Holocaust-Gedenkstätte Yad Vashem
Holocaust-Gedenkstätte Yad Vashem

05.07.2018

Yad Vashem lehnt Erklärung zu polnischem Holocaust-Gesetz ab "Irrtümer und Täuschungen"

Die Gedenkstätte Yad Vashem hat die gemeinsame Erklärung Polens und Israels zum umstrittenen polnischen Holocaust-Gesetz als fehlerhaft zurückgewiesen. Das Papier enthalte "schwerwiegende Irrtümer und Täuschungen".

Eine sorgfältige Durchsicht der Erklärung durch Yad-Vashem-Historiker zeige, "dass die historischen Behauptungen, die als unangefochtene Tatsachen präsentiert werden, in der gemeinsamen Erklärung schwerwiegende Irrtümer und Täuschungen enthalten", heißt es in einer Stellungnahme der Jerusalemer Holocaust-Gedenkstätte Yad Vashem vom Donnerstag.

Damit bleibe das Wesen des Gesetzes auch nach seiner Abänderung unverändert. Die Gedenkstätte sehe sich in der Pflicht, auf die historischen Ungenauigkeiten und die Gefahr eines Schadens für die Diskussionsfreiheit über den Holocaust hinzuweisen.

Polnische Hilfe für Juden sei "relativ selten" gewesen

Historisch umstritten sei etwa die Rolle der polnischen Exilregierung und des polnischen Untergrunds. Laut Yad Vashem scheiterte die polnische Resistenz nicht nur in vielen Fällen beim Versuch, Juden zu helfen, sondern "war auch nicht selten aktiv beteiligt an ihrer Verfolgung".

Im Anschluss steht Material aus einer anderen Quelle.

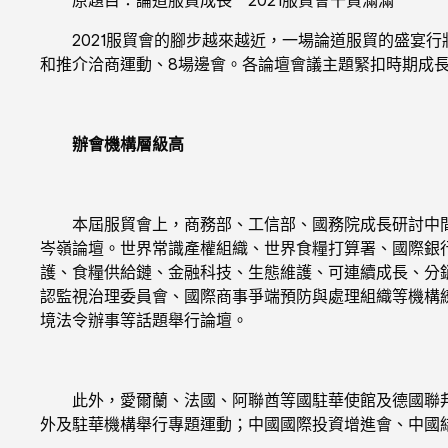
2021服貿會的腳步越來越近，一場論道服貿的盛宴行將開
和推介洽商運動、8場邊會。各論壇會議主題緊扣時期成
辦會機構層級高
本屆服貿會上，商務部、工信部、國務院成長研討中間
岑嶺論壇。世界常識產權組織、世界食糧打算署、國際銀
護、食糧供給鏈、金融科技、生態維護、可連續成長、分
認監視治理委員會、國際商事爭端預防與處理組織等機構
境法令辦事等話題舉行論壇。
此外，愛爾蘭、法國、阿聯酋等國駐華使館及德國聯邦外
外及駐華機構舉行專題運動；中國國際投資增進會、中國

Auch sei die polnische Hilfe für Juden während des Holocaust "relativ selten" gewesen, während Gewalt gegen Juden "ein weit verbreitetes Phänomen" gewesen sei, so Yad Vashem. Ausdrücklich sprach sich die Gedenkstätte gegen Versuche aus, "das Phänomen des Antisemitismus mit dem sogenannten Antipolonismus in Verbindung zu bringen".

"Gegenseitiger Respekt für Identität und historische Empfindlichkeit"

Am Mittwoch hatten die Regierungen Israels und Polens in einer gemeinsamen Erklärung den Geist "gegenseitigen Respekts für die Identität und historische Empfindlichkeit, gerade bezüglich der tragischsten Abschnitte unserer Geschichte" betont. Sie wiesen "Versuche" zurück, "Polen oder die polnische Nation insgesamt für die Grausamkeiten verantwortlich zu machen, die die Nazis und ihre verschiedenen Nationen entstammenden Kollaborateure begangen" hätten.

Das Dokument wurde unter anderem als ganzseitige Anzeige in der "Frankfurter Allgemeinen Zeitung" am Mittwoch veröffentlicht; auf Hebräisch erschien der Text am Donnerstag in israelischen Zeitungen.

Umstrittenes Holocaust-Gesetz mit Haftandrohungen

Polen hatte kürzlich die Haftandrohungen aus seinem umstrittenen Holocaust-Gesetz vom Januar gestrichen. Ursprünglich sah es neben Geldstrafen auch bis zu drei Jahre Haft vor, wenn jemand etwa "öffentlich und entgegen den Fakten" dem polnischen Volk oder Staat die Verantwortung oder Mitverantwortung für von Nazi-Deutschland begangene Verbrechen zuschreibt.

Die Verabschiedung des Gesetzes hatte für scharfe Kritik aus Israel, den USA und der Ukraine gesorgt. Kritiker befürchteten, es könne Holocaust-Überlebende und Forscher hindern, an die Beteiligung von Polen am deutschen Völkermord an den Juden zu erinnern.